- [What needs to be done] For this exercise, the lines from the one with "う。上記を参考にしていただき、素敵な岐阜のお土産を発見して" through the final line of the data below are to be transcribed exactly, and pictures are to be skipped.
++++ Exercise inputs ++++
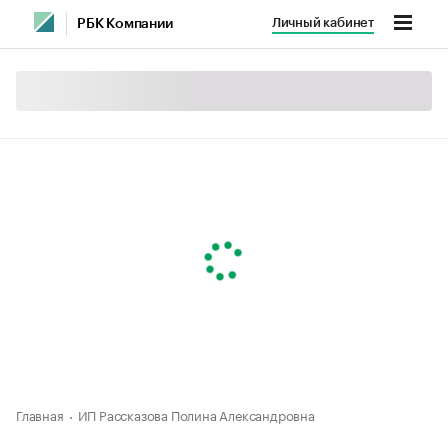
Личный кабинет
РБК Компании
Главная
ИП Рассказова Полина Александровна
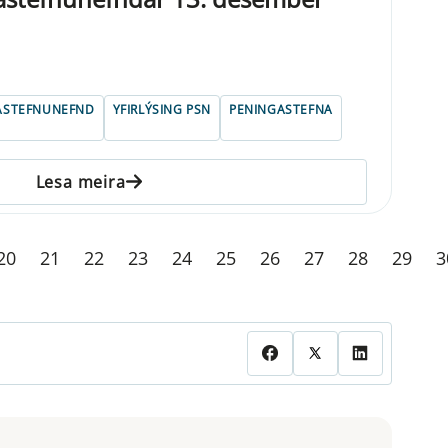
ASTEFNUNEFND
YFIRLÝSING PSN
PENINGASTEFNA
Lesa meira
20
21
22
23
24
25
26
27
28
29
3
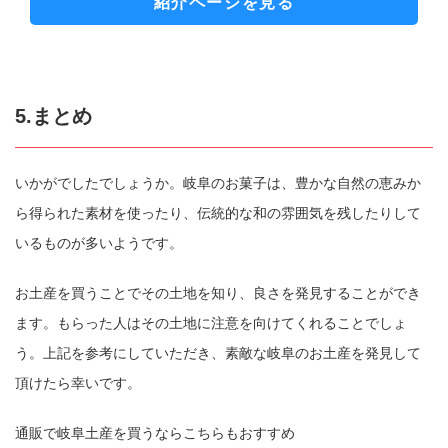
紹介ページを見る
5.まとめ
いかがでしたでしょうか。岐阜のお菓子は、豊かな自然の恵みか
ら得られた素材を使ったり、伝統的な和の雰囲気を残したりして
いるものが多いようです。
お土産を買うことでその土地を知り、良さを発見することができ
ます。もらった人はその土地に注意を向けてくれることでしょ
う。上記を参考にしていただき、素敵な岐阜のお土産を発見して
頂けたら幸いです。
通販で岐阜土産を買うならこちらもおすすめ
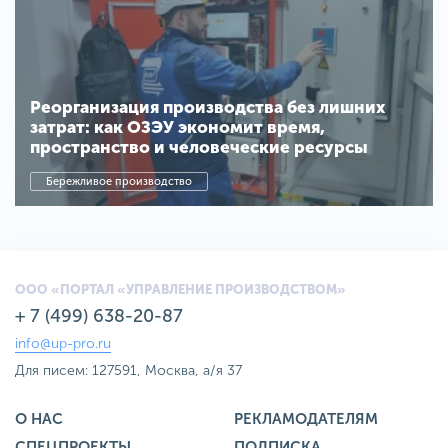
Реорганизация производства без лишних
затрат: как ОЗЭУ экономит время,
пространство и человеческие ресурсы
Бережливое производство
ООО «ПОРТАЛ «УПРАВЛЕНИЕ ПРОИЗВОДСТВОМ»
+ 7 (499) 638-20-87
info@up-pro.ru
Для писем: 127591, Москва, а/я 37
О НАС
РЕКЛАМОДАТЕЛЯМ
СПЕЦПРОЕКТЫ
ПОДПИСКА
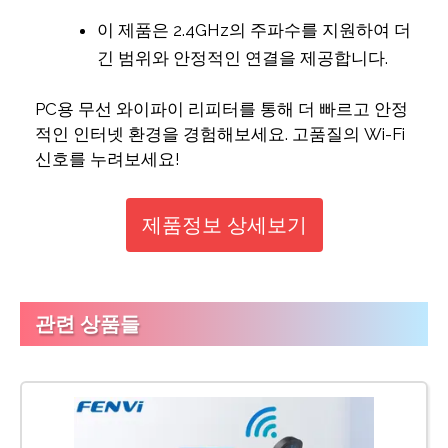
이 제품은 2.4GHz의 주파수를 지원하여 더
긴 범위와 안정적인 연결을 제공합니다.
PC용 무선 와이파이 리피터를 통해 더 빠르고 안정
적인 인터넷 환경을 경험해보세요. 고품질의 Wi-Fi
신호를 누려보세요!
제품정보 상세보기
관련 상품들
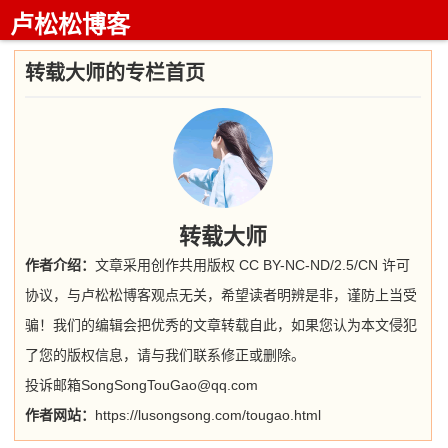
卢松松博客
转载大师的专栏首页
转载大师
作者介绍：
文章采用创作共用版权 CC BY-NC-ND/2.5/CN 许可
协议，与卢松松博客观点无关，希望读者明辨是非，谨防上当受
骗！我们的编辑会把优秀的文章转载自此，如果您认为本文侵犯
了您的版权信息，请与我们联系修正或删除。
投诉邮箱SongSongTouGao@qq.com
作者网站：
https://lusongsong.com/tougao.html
++++
- [Answer space]
う。上記を参考にしていただき、素敵な岐阜のお土産を発見して
頂けたら幸いです。
通販で岐阜土産を買うならこちらもおすすめ
Реорганизация производства без лишних
затрат: как ОЗЭУ экономит время,
пространство и человеческие ресурсы
Бережливое производство
ООО «ПОРТАЛ «УПРАВЛЕНИЕ ПРОИЗВОДСТВОМ»
+ 7 (499) 638-20-87
info@up-pro.ru
Для писем: 127591, Москва, а/я 37
О НАС
РЕКЛАМОДАТЕЛЯМ
СПЕЦПРОЕКТЫ
ПОДПИСКА
이 제품은 2.4GHz의 주파수를 지원하여 더
긴 범위와 안정적인 연결을 제공합니다.
PC용 무선 와이파이 리피터를 통해 더 빠르고 안정
적인 인터넷 환경을 경험해보세요. 고품질의 Wi-Fi
신호를 누려보세요!
제품정보 상세보기
관련 상품들
卢松松博客
转载大师的专栏首页
转载大师
作者介绍：
文章采用创作共用版权 CC BY-NC-ND/2.5/CN 许可
协议，与卢松松博客观点无关，希望读者明辨是非，谨防上当受
骗！我们的编辑会把优秀的文章转载自此，如果您认为本文侵犯
了您的版权信息，请与我们联系修正或删除。
投诉邮箱SongSongTouGao@qq.com
作者网站：
https://lusongsong.com/tougao.html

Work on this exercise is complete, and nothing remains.